What sets DEXs apart from CEXs? A deep dive featuring crypto traders and developers

Published on by Cryptoslate | Published on

Decentralized exchanges, or DEXs as popularly called, are one of the hottest topics in the crypto space in 2020, growing from niche obscurities as early as 2017 to boasting billions of dollars in daily volumes across 100s of crypto trade pairs this year.

Non-custodial trading, low-fees, full control over fund transfers, and the absence of KYC compliances mean a trading environment more suited to the ethos of cryptocurrencies: That of privacy, inclusivity, and finances not controlled by any particular state or company.

These include Tokenlon, a fast and secure decentralized exchange powered by 0x protocol uses Request's For Quote architecture to bring decentralized liquidity to the masses, Matcha, also known as the "Robinhood of DEXs" built by 0x Protocol that aggregates liquidity from 0x, Uniswap, Kyber, and Curve, the leading RFQ market maker that provides DeFi traders with the best price on every token swap.

DEX stakeholders told CryptoSlate about the various trading features that make DEXs a top competition for the future, including how their presence helps the broader DeFi movement.

"As more and more decentralized finance use cases emerge, more users will start to keep their funds in their wallets.
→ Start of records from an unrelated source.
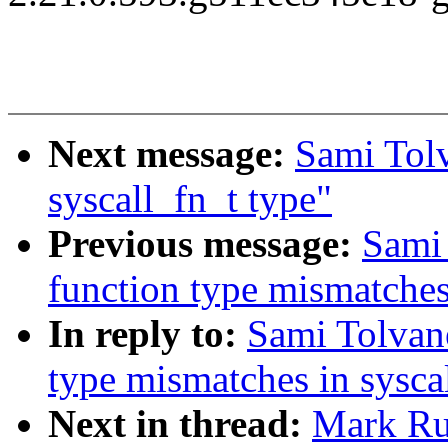
Next message:
Sami Tol
syscall_fn_t type"
Previous message:
Sami 
function type mismatches
In reply to:
Sami Tolvan
type mismatches in sysca
Next in thread:
Mark Ru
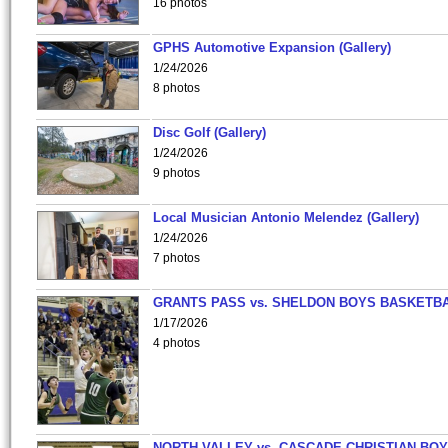
16 photos
GPHS Automotive Expansion (Gallery)
1/24/2026
8 photos
Disc Golf (Gallery)
1/24/2026
9 photos
Local Musician Antonio Melendez (Gallery)
1/24/2026
7 photos
GRANTS PASS vs. SHELDON BOYS BASKETBA
1/17/2026
4 photos
NORTH VALLEY vs. CASCADE CHRISTIAN BO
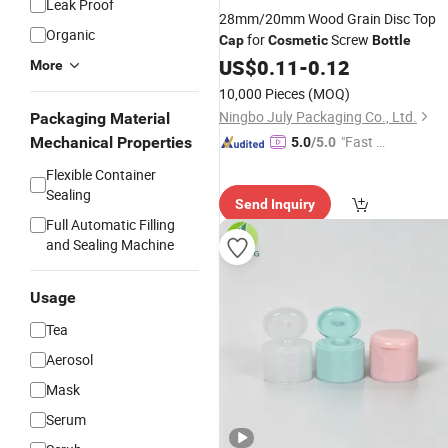
Leak Proof
28mm/20mm Wood Grain Disc Top
Organic
for
Screw
Cap
Cosmetic
Bottle
US$
0.11
-
0.12
More
10,000 Pieces
(MOQ)
Ningbo July Packaging Co., Ltd.
Packaging Material
"Fast Di
Mechanical Properties
5.0
/5.0
spatch"
Flexible Container
Sealing
Send Inquiry
Full Automatic Filling
and Sealing Machine
Usage
Tea
Aerosol
Mask
Serum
DEXs allows traders to trade right from the wallet, without the need for deposit or withdrawal. Although centralized exchanges have their edge, they cannot compete with DEXs on these two fronts."

"The three biggest features that we believe set DEXs apart are global accessibility, non-custodial trading, and access to any tokenized market," Robbins said.

Traders on the features that are most important to them.

The DEX teams spoke with traders who used their platforms about what features and elements made trading on non-custodian solutions better than using a CEX. A trader, who wished to remain anonymous, said, "Safety is not the most critical factor for me. I have used a centralized exchange for several years, and I have not encountered an asset loss event. However, the convenience of decentralized exchanges is a significant advantage. Because I participated in DeFi mining, my tokens are stored in my wallet. When I want to trade, I can trade directly in the wallet without transferring to centralized exchanges."

A professional market maker - an individual or entity using algorithms to continually provide liquidity to the market - working on Tokenlon said, "For some trading pairs, the liquidity on a DEX is already comparable to that of centralized exchanges. We are market making on both DEXs and CEXs, so we have witnessed the incredible improvement in DEX's liquidity this year."

"We believe the trend will continue, and traders who trade on DEX will no longer need to make a sacrifice in liquidity soon."